14:54absolutely loves this stuff.
14:56Perhaps he can tell me if the first tiny cloud on the horizon for the special relationship was an argument
15:03about money.
15:09Benjamin Franklin himself once wrote,
15:12In this world, nothing is certain except death and taxes.
15:18Frank, I know you want to take me to that one. You're really excited about that one, aren't you?
15:22I am really excited about that one.
15:25This is one of the most contentious tax documents in history.
15:31This is the Stamp Act.
15:33The Stamp Act. That's a very famous act.
15:35It's very famous. The whole mess starts here, Lucy.
15:38With this role?
15:40With this act. With this act.
15:43Britain had a huge deficit as a result of its victory in the Seven Years' War.
15:47The British national debt prior to the war was about £70 million.
15:54After the war, it's nearly £140 million.
15:57It effectively doubled.
16:00And Britain has a challenge.
16:03What do you do with a massive deficit?

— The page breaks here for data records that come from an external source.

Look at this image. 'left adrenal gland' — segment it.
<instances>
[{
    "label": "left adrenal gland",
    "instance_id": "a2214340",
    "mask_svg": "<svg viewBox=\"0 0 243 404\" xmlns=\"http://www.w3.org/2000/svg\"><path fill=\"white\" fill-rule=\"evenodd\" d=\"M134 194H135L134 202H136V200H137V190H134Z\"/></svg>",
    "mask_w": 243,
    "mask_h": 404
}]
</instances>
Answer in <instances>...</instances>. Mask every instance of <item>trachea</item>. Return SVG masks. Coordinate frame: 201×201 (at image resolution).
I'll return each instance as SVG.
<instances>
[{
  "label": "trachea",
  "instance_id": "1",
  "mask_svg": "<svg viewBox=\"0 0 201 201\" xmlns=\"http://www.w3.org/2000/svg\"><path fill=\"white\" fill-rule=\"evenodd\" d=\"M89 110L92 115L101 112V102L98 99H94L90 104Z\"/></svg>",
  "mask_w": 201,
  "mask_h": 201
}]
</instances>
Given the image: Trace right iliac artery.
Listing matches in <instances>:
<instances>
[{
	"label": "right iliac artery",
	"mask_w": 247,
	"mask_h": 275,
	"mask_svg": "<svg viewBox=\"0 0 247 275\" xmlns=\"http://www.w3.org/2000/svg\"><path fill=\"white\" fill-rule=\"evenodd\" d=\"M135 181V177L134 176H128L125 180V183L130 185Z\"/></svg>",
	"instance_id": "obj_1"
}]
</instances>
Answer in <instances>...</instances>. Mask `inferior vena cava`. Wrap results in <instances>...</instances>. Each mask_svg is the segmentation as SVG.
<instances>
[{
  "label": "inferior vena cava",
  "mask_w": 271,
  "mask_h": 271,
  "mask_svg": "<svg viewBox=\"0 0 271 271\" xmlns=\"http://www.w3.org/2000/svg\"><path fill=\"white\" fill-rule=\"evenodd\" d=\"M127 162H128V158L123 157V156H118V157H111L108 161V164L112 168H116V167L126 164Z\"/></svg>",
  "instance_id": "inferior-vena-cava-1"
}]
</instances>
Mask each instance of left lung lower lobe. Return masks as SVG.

16:05So, let's tax. Let's raise revenue this way.
16:08So, in 1765, Parliament adopted the Stamp Act.
16:13This is an act for applying certain stamp duties in the British colonies.
16:18What are these stamp duties?
16:20A stamp duty is essentially a tax on legal documents.
16:24If you make a will, or you enter into a contract with somebody,
16:28if you buy property, if you sell property,
16:30anything like that, you will have to pay a stamp duty on.
16:32And the way it's implemented, or it's meant to be implemented,
16:35is that you will have to buy specially stamped paper.
16:40Does it go down like a lead balloon?
16:41Yes.
16:42Yes. It's incredibly unpopular.
16:45Each colony in North America had its own assembly.
16:49Yes.
16:50Which levied taxes.
16:51So, they raised taxes locally.
16:53They've got their own tax thing going on already.
16:55For their own government.
16:55Why would you have to pay two lots of taxes?
16:58Well, might you ask that, Lucy?
17:00And many of the American colonists do.
17:01I can see their point.
17:03So, the colonists don't want to pay the Stamp Act.
17:05They do not.
17:05What happens? What do they do?
17:07They protest, they riot, and a Stamp Act Congress meets in New York with representatives from 10 of the colonies.
17:15They lay down their principles.
17:17They say, we have the rights of Englishmen.
17:19That includes no taxation without representation.
17:21We can't be represented in Parliament.
17:23And we're adopting a boycott.
17:25We're going to boycott British and Irish imports until the Stamp Act is repealed.
17:32The initial resistance to the Stamp Act is most bullshit and violent in Boston.
17:40So, the lieutenant governor's house is torn down.
17:43People are beaten up.
17:44People are threatened.
17:46There's a great deal of property damage.
17:47And a group emerges in Boston who will call themselves the Sons of Liberty.
17:53As the tensions over British tax policy and then, really, British rule become more intense,
17:59the Sons of Liberty are there, always organizing the resistance.
18:03What do they do?
18:03Do they have rituals?
18:05One of the things they do is they tar and feather people, which is, you know, it's a form of
18:10torture, actually.
18:11Having hot, being beaten, stripped, and having hot tar poured on your body,
18:15and then covered with feathers, is awful.
18:19But this isn't a revolution yet, is it, by any means?
18:21Not yet. Not by any means.
18:23I mean, one of the things that's really important to bear in mind is they believe they're British.
18:28They don't even believe they're British.
18:30They believe they're English.
18:32They talk about the rights of Englishmen.
18:34This is not a revolution.
18:36They believe they are defending their rights.
18:39What would happen to me if I was in Boston and I tried to go and pay my stamp duty?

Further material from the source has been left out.